Consigne: Relevez sans rien modifier, dans la biographie de Herbert Marcuse, le passage qui va de « À partir de » à « dans la barbarie. ».

Texte source:
Herbert Marcuse

Biographie
Herbert Marcuse
Herbert Marcuse

Philosophe américain d'origine allemande, Herbert Marcuse est né le 19 juillet 1898 à Berlin (Allemagne).

Fils d'un commerçant prospère d'origine juive, il suit ses études secondaires à Berlin et une fois démobilisé, entame des études de littérature à l'université de Fribourg. Il devient d'abord l'élève d'Edmund Husserl et de Martin Heidegger qui dirige à Fribourg-en-Brisgau sa thèse de doctorat: L'Ontologie de Hegel et le fondement d'une théorie de l'historicité, où il identifie dans la théorie de l'être hégélien une anticipation de l'historicisme de Martin Heidegger et tente de saisir les moments de différenciation dans le développement historique de l'être à la lumière du concept de vie.

À partir de 1921, il participe aux travaux de l'Institut pour la recherche sociale de Francfort où il rencontre Theodor Adorno, Max Horkheimer et Léo Lowenthal. Noyau fondateur de la future École de Francfort, cet institut de recherches sociales fut à l'origine de l'élaboration de la théorie critique, doctrine sociologique et philosophique qui s'appuyait à la fois sur la psychanalyse, la phénoménologie et le marxisme pour réfléchir aux conditions de production de la culture au sein d'une société dominée par la rationalité technologique et prête à sombrer dans la barbarie.

Fuyant le nazisme, Herbert Marcuse collabore en 1933 à Paris avec Max Horkheimer pour la rédaction définitive des Études sur l'autorité et la famille (1936). L'année suivante, il émigre à New York où il travaille à l'Institut pour la recherche sociale de la Columbia University, puis enseigne dans diverses universités américaines (Harvard, Boston,...) avant de devenir professeur à celle de San Diego, en Californie, jusqu'en 1965.

Contrairement à Horkheimer, ce n'est qu'après son exil qu'il commence à s'intéresser de près à Sigmund Freud. Sa pensée, outre l'influence initiale de Heidegger, est inspirée à la fois par le marxisme et par la psychanalyse. Comme ses amis, Marcuse critique le totalitarisme et les échecs du socialisme, mais n'admet pas pour autant les prétendus bienfaits d'une société libérale tournée vers la technologie et le profit et aliénante pour l'individu en quête de liberté. D'où l'idée de développer une pensée critique, fondée sur l'esprit rebelle, capable de réveiller les consciences.

Données fournies:
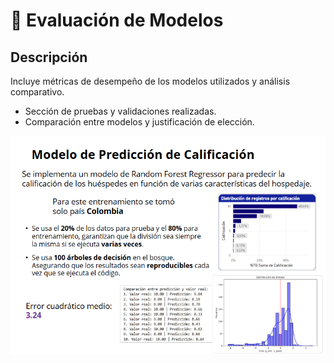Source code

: # 🔎 Evaluación de Modelos
## Descripción
Incluye métricas de desempeño de los modelos utilizados y análisis comparativo.
- Sección de pruebas y validaciones realizadas.
- Comparación entre modelos y justificación de elección.


![dashboard](https://github.com/daldana13801/GerenciaCienciaDatos/blob/main/model_evaluation/captura2.png)
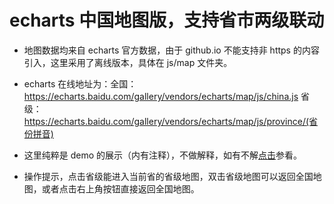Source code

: # echarts 中国地图版，支持省市两级联动

- 地图数据均来自 echarts 官方数据，由于 github.io 不能支持非 https 的内容引入，这里采用了离线版本，具体在 js/map 文件夹。

- echarts 在线地址为：全国：https://echarts.baidu.com/gallery/vendors/echarts/map/js/china.js 省级：https://echarts.baidu.com/gallery/vendors/echarts/map/js/province/(省份拼音)

- 这里纯粹是 demo 的展示（内有注释），不做解释，如有不解[点击](https://blog.csdn.net/u010367582/article/details/53305866)参看。

- 操作提示，点击省级能进入当前省的省级地图，双击省级地图可以返回全国地图，或者点击右上角按钮直接返回全国地图。
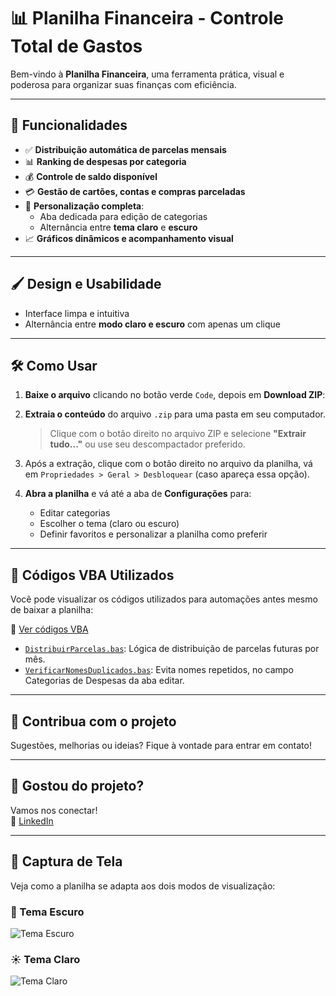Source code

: # 📊 Planilha Financeira - Controle Total de Gastos

Bem-vindo à **Planilha Financeira**, uma ferramenta prática, visual e poderosa para organizar suas finanças com eficiência.

---

## 🚀 Funcionalidades

- ✅ **Distribuição automática de parcelas mensais**
- 📊 **Ranking de despesas por categoria**
- 💰 **Controle de saldo disponível**
- 💳 **Gestão de cartões, contas e compras parceladas**
- 🎨 **Personalização completa**:
  - Aba dedicada para edição de categorias
  - Alternância entre **tema claro** e **escuro**
- 📈 **Gráficos dinâmicos e acompanhamento visual**

---

## 🖌️ Design e Usabilidade

- Interface limpa e intuitiva
- Alternância entre **modo claro e escuro** com apenas um clique

---


## 🛠️ Como Usar

1. **Baixe o arquivo** clicando no botão verde `Code`, depois em **Download ZIP**:

2. **Extraia o conteúdo** do arquivo `.zip` para uma pasta em seu computador.

   > Clique com o botão direito no arquivo ZIP e selecione **"Extrair tudo..."** ou use seu descompactador preferido.

3. Após a extração, clique com o botão direito no arquivo da planilha, vá em `Propriedades > Geral > Desbloquear` (caso apareça essa opção).

4. **Abra a planilha** e vá até a aba de **Configurações** para:
   * Editar categorias
   * Escolher o tema (claro ou escuro)
   * Definir favoritos e personalizar a planilha como preferir

---

## 🧠 Códigos VBA Utilizados

Você pode visualizar os códigos utilizados para automações antes mesmo de baixar a planilha:

📁 [Ver códigos VBA](./VBA)

- [`DistribuirParcelas.bas`](./VBA/DistribuirParcelas.bas): Lógica de distribuição de parcelas futuras por mês.
- [`VerificarNomesDuplicados.bas`](./VBA/VerificarNomesDuplicados.bas): Evita nomes repetidos, no campo Categorias de Despesas da aba editar.

---

## 🤝 Contribua com o projeto

Sugestões, melhorias ou ideias? Fique à vontade para entrar em contato!

---

## 🎉 Gostou do projeto?

Vamos nos conectar!  
💼 [LinkedIn](https://www.linkedin.com/in/fabricio-de-oliveira-bimbi-516719223/)

---

## 📸 Captura de Tela

Veja como a planilha se adapta aos dois modos de visualização:

### 🌙 Tema Escuro

![Tema Escuro](https://github.com/user-attachments/assets/8bdff3d8-c4f3-4e80-a784-06743b8351e4)

### ☀️ Tema Claro

![Tema Claro](https://github.com/user-attachments/assets/509f7d83-4fa1-480d-896a-be8b81bb02fe)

Corrigé:
À partir de 1921, il participe aux travaux de l'Institut pour la recherche sociale de Francfort où il rencontre Theodor Adorno, Max Horkheimer et Léo Lowenthal. Noyau fondateur de la future École de Francfort, cet institut de recherches sociales fut à l'origine de l'élaboration de la théorie critique, doctrine sociologique et philosophique qui s'appuyait à la fois sur la psychanalyse, la phénoménologie et le marxisme pour réfléchir aux conditions de production de la culture au sein d'une société dominée par la rationalité technologique et prête à sombrer dans la barbarie.